■ **Instructions to follow**: Reply with one number, the count of lines below that contain the string "Adhes".

■ **Data for this task**:
>>>>

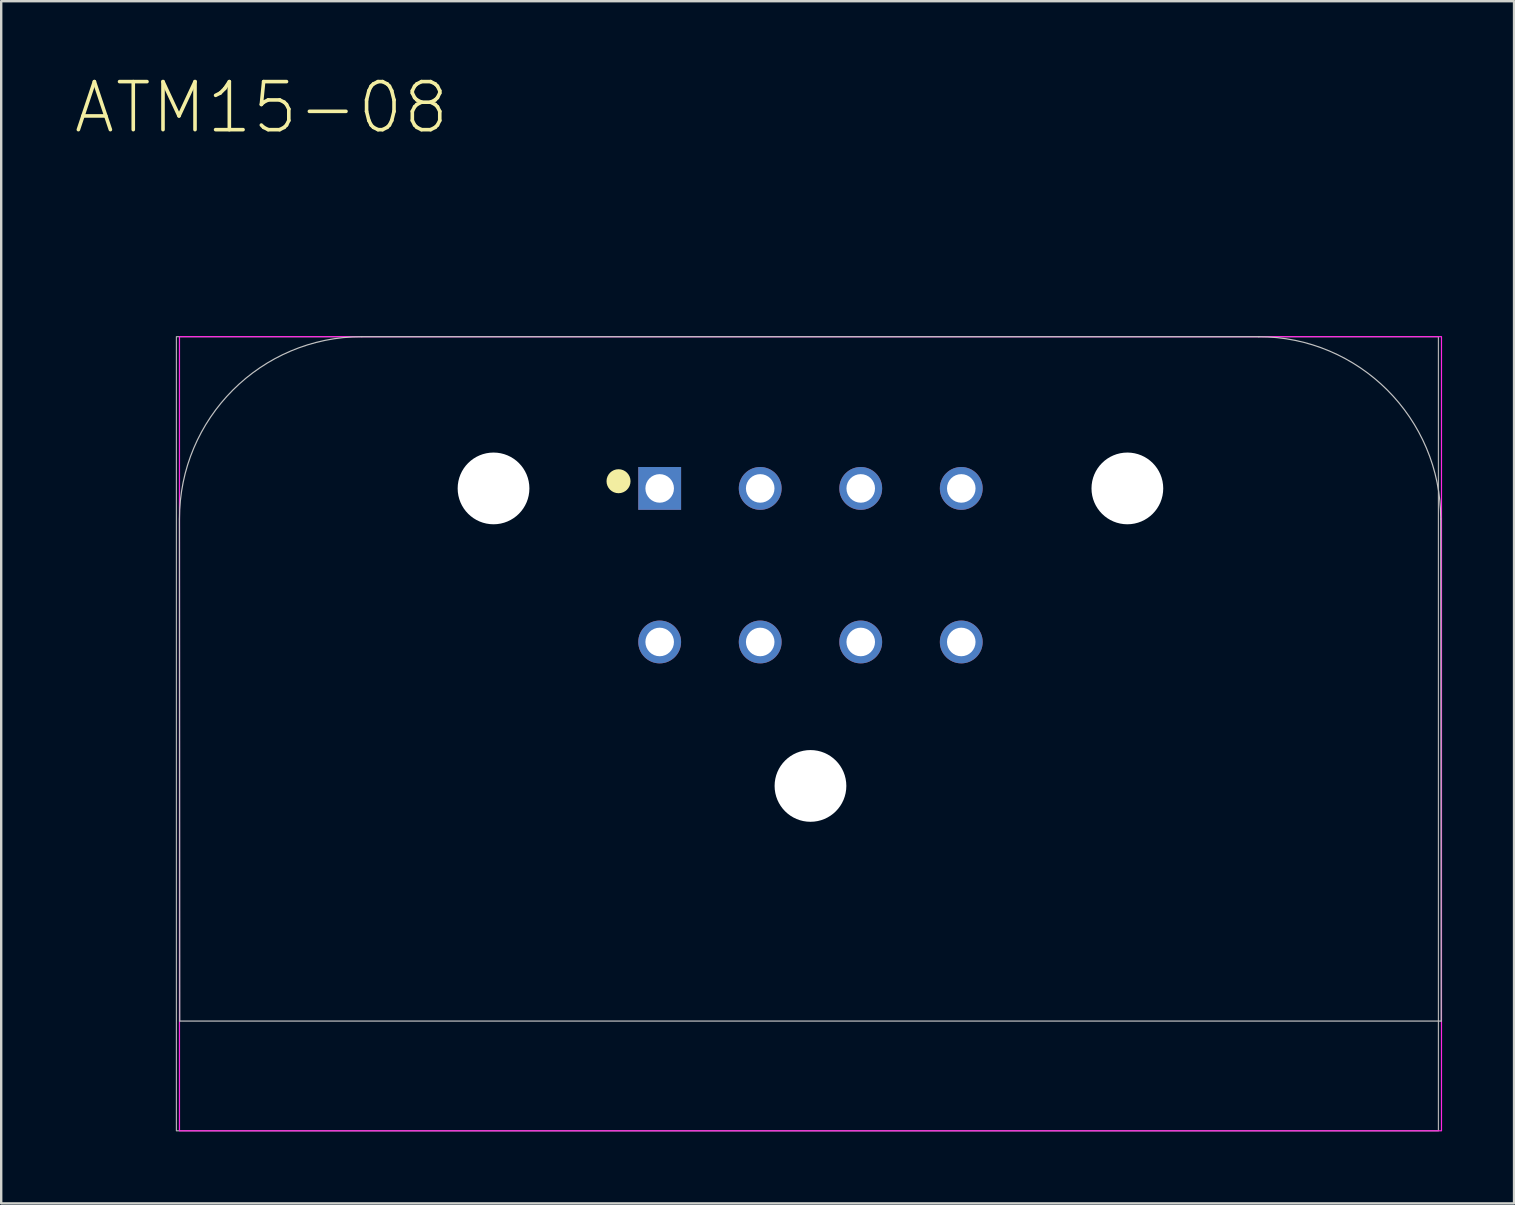
<source format=kicad_pcb>
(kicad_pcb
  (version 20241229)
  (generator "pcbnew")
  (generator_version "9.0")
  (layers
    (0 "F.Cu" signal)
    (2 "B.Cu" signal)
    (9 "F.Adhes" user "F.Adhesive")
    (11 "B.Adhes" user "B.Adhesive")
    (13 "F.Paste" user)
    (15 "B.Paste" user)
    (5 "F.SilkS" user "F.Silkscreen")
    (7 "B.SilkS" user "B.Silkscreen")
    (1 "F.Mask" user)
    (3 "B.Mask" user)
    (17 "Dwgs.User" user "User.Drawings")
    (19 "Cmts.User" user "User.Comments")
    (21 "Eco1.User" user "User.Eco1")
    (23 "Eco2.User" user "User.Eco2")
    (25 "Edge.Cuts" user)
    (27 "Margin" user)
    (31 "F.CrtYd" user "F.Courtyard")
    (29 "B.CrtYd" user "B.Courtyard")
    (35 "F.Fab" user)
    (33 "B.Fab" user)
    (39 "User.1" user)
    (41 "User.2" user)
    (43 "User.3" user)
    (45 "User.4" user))
  (footprint "ATM15-08"
    (layer "F.Cu")
    (at 30.73 20.507)
    (property "Reference" "ATM15-08" (at -22.887 -19.072 0) (layer "F.SilkS") (effects (font (size 2.002 2.002) (thickness 0.15))))
    (attr through_hole)
    (fp_circle (center -8 -3.5) (end -7.75 -3.5) (stroke (width 0.5) (type solid)) (fill no) (layer "F.SilkS"))
    (fp_line (start -26.3 -1.925) (end -26.289 19) (stroke (width 0.05) (type default)) (layer "Dwgs.User"))
    (fp_line (start -26.289 19) (end 26.289 19) (stroke (width 0.05) (type default)) (layer "Dwgs.User"))
    (fp_line (start 18.7 -9.525) (end -18.7 -9.525) (stroke (width 0.05) (type default)) (layer "Dwgs.User"))
    (fp_line (start 26.289 19) (end 26.269 -1.925) (stroke (width 0.05) (type default)) (layer "Dwgs.User"))
    (fp_arc (start -26.3 -1.925) (mid -24.074012 -7.299012) (end -18.7 -9.525) (stroke (width 0.05) (type default)) (layer "Dwgs.User"))
    (fp_arc (start 18.669 -9.525) (mid 24.043012 -7.299012) (end 26.269 -1.925) (stroke (width 0.05) (type default)) (layer "Dwgs.User"))
    (fp_rect (start -26.3 23.575) (end 26.3 -9.525) (stroke (width 0.05) (type default)) (fill no) (layer "F.CrtYd"))
    (fp_rect (start -26.427 23.575) (end 26.173 -9.525) (stroke (width 0.05) (type default)) (fill no) (layer "F.Fab"))
    (pad "" np_thru_hole circle (at -13.21 -3.2) (size 2.99 2.99) (drill 3) (layers "*.Cu" "*.Mask"))
    (pad "" np_thru_hole circle (at 0 9.2) (size 2.99 2.99) (drill 3) (layers "*.Cu" "*.Mask"))
    (pad "" np_thru_hole circle (at 13.208 -3.2) (size 2.99 2.99) (drill 3) (layers "*.Cu" "*.Mask"))
    (pad "1" thru_hole rect (at -6.285 -3.2) (size 1.785 1.785) (drill 1.19) (layers "*.Cu" "*.Mask"))
    (pad "2" thru_hole circle (at -2.095 -3.2) (size 1.785 1.785) (drill 1.19) (layers "*.Cu" "*.Mask"))
    (pad "3" thru_hole circle (at 2.095 -3.2) (size 1.785 1.785) (drill 1.19) (layers "*.Cu" "*.Mask"))
    (pad "4" thru_hole circle (at 6.285 -3.2) (size 1.785 1.785) (drill 1.19) (layers "*.Cu" "*.Mask"))
    (pad "5" thru_hole circle (at 6.285 3.2) (size 1.785 1.785) (drill 1.19) (layers "*.Cu" "*.Mask"))
    (pad "6" thru_hole circle (at 2.095 3.2) (size 1.785 1.785) (drill 1.19) (layers "*.Cu" "*.Mask"))
    (pad "7" thru_hole circle (at -2.095 3.2) (size 1.785 1.785) (drill 1.19) (layers "*.Cu" "*.Mask"))
    (pad "8" thru_hole circle (at -6.285 3.2) (size 1.785 1.785) (drill 1.19) (layers "*.Cu" "*.Mask")))
  (gr_rect
    (start -3 -3)
    (end 60.055 47.107)
    (stroke (width 0.1) (type default))
    (fill no)
    (layer "Edge.Cuts")))
</source>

<<<<

■ **Expected answer**: 2